Ávila not only uses a spatula and brushes, but “all kinds of instruments” that he believes may be valid, and sometimes he even paints with his own hands.

Of course, he points out, each stroke is spontaneous so that his works represent his personality, and in each painting he spends between 5 and 15 pounds (2.26 and 6.8 kilos) of paint, he explained.

“The pieces are very physical, they have a texture and a realization that you have to see them in person,” he warns.

“Beyond representing the beauty of the piece itself, I let spontaneity and liveliness escape through time, with a more contemporary language”

According to his promoters in Miami, “ the way it is a baroque, multicultural and cynical exhibition”, as is the journey that took Ávila from Cuba to New York.

“Being in Art Basel is a goal accomplished, dreams come true,” says the Cuban about his exhibition at this important art fair that opens its doors to the general public from December 1 to 3, and annually brings together important international artists and galleries.

“I was born in Cuba in the 90s, I have managed to get out of Guantánamo to Havana and then to New York.
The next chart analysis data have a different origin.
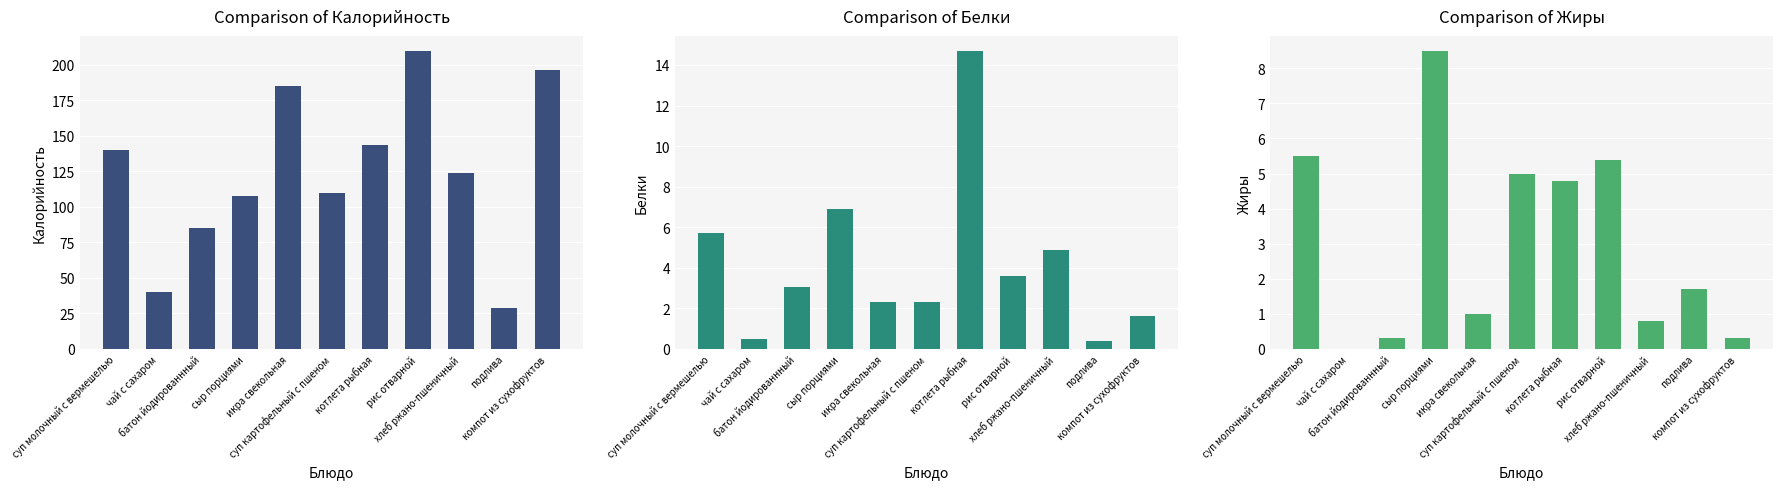

Is it true that Жиры equals 1.0 at икра свекольная?

True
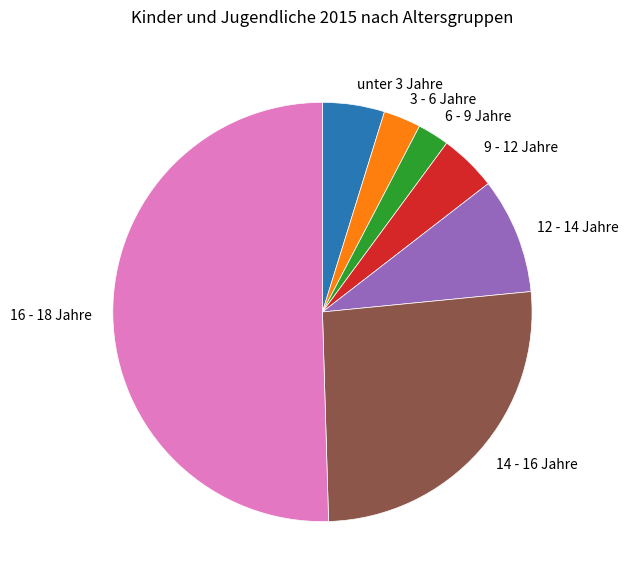

Which category accounts for the majority?

16 - 18 Jahre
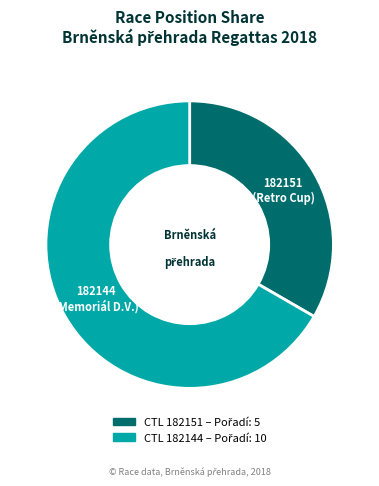

Is it true that 182151 is 44% of the pie?

False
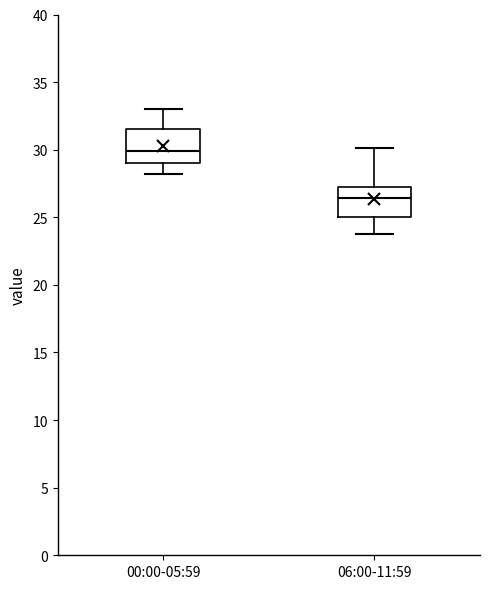

Reading left to right, transcribe this box plot: for each box, give where its median line is, the range the box spans, and where its two whiskers end, as read against the y-axis. The values are not printed on the chart, so give them approximately, as read against the axis.

00:00-05:59: median 30.0, box 29.0 to 31.5, whiskers 28.0 to 33.0
06:00-11:59: median 26.5, box 25.0 to 27.5, whiskers 24.0 to 30.0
This project speaks of that link and how I have managed to achieve my first personal exhibition in Art Basel,” says Ávila.

In 2017, the New York gallery Foley Gallery, focused “on building the careers of lesser-known or less-recognized artists,” according to its website, hosted Ávila’s first personal exhibition, in which the Cuban showed his beehive project.

“It’s a very nice project that I want to present next year at Art Basel in a retrospective exhibition,” the artist promises.

Unlike the pictures of the wayhis honeycombs are three-dimensional sculptures made of silicone, wood and “plexiglass”.

“The pieces are very physical, they have a texture and a realization that you have to see them in person”

Also in 2017, Ávila already showed part of his personal work in a collective exhibition at Art Basel in Miami, together with works by the renowned Spanish plastic artist Domingo Zapata, the singer-songwriter Alejandro Sanz and the actor Jordi Mollà.

Zapata, with whom he collaborated on the largest mural in history in Times Square in New York, is his mentor and from him he learned “dedication to work and friendship.”

With more than 3,000 square meters, the canvas wraps three fifteen-story walls of the emblematic One Times Square, the building that welcomes the New Year with the mythical crystal ball.

“It was a very ambitious project, of an unimaginable scale. It was an experience without equal due to the danger we ran. Thank God everything went well,” recalls Ávila about that work that also recreates a menina, the iconic figure of Velázquez.